What if Basecamp isn’t that good?

Like, I know people who hate Ticketmaster but still use them because they have no other choice. It’s hard to replace.

How hard is it to replace Basecamp? Alternatives are aplenty. Some might even be cheaper and better.

This is a big reason to carefully manage your image as a company leader. It’s so a big reason DEI is financially beneficial in the: because you aren’t shutting out your best employees and customers by being unwelcoming to them.

Don’t make negative waves and unforced errors that give your customers a reason to explore alternatives.


It’s not that basecamp is great or terrible. It’s that Duke is initiating churn for no user value.

Personally, I think basecamp is ok. But they definitely aren’t Ticketmaster.


That’s what I mean though, they aren’t Ticketmaster. They are easily replaceable.

“Initiating churn for no user value” that doesn’t mean anything. Basecamp was acting a fool and pissed off a group of purchase decision makers. And unlike companies like Ticketmaster or Apple/Google/Amazon, their product has a wide variety of alternatives.

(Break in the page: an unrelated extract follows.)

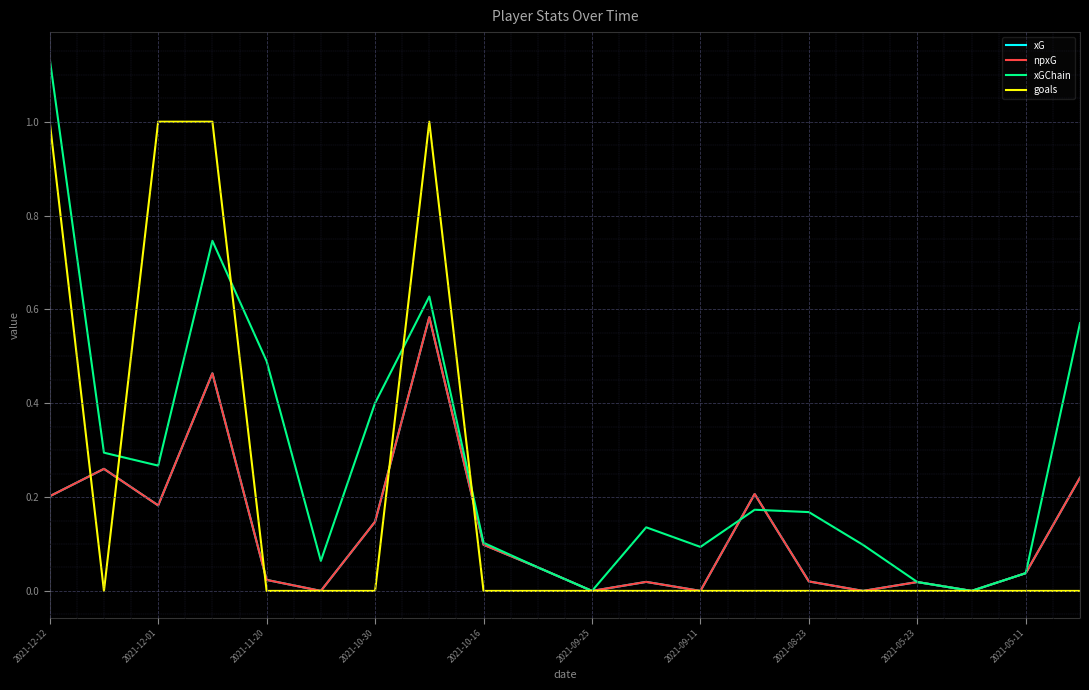

After their last crossing, which series has the higher values: xGChain or goals?

xGChain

I am aware of a company that switched away from AWS to GCP just because Jeff Bezos did something specific that personally annoyed the CEO. There was no significant cost savings and the effort to switch was relatively large.


Oh sorry, I thought you meant TicketMaster is horrible but we must use them. I don’t think Basecamp is horrible, it’s ok.

> Initiating churn for no user value

What I meant by this is that changing tools is work. I do this when it helps me. Making me change part of my workflow is disruptive and I usually do this when it brings some value.

> switching off AWS because Bezos annoyed the CEO

I would probably plan on leaving a company that chose their cloud stack based on the ex-CEO’s actions. That’s a signal of complete stupidity or at least unpredictable chaos. I guess some people are good with this, but that drives me crazy as someone who builds things with tech. It’s a dumb thing to choose tech based on superficial things.

> acting the fool

Some people think this, some people don’t. Personally, I have no issues with what he said but typically don’t really care what CEOs say about affirmative action or whatever. I want to hear from people’s competence areas, not just common prerogatives. I don’t care their favorite flavor of ice cream either.

But buying or not buying their products based on what they say is not a good way to make decisions. As people will say many things over the years and I don’t want to be changing frequently.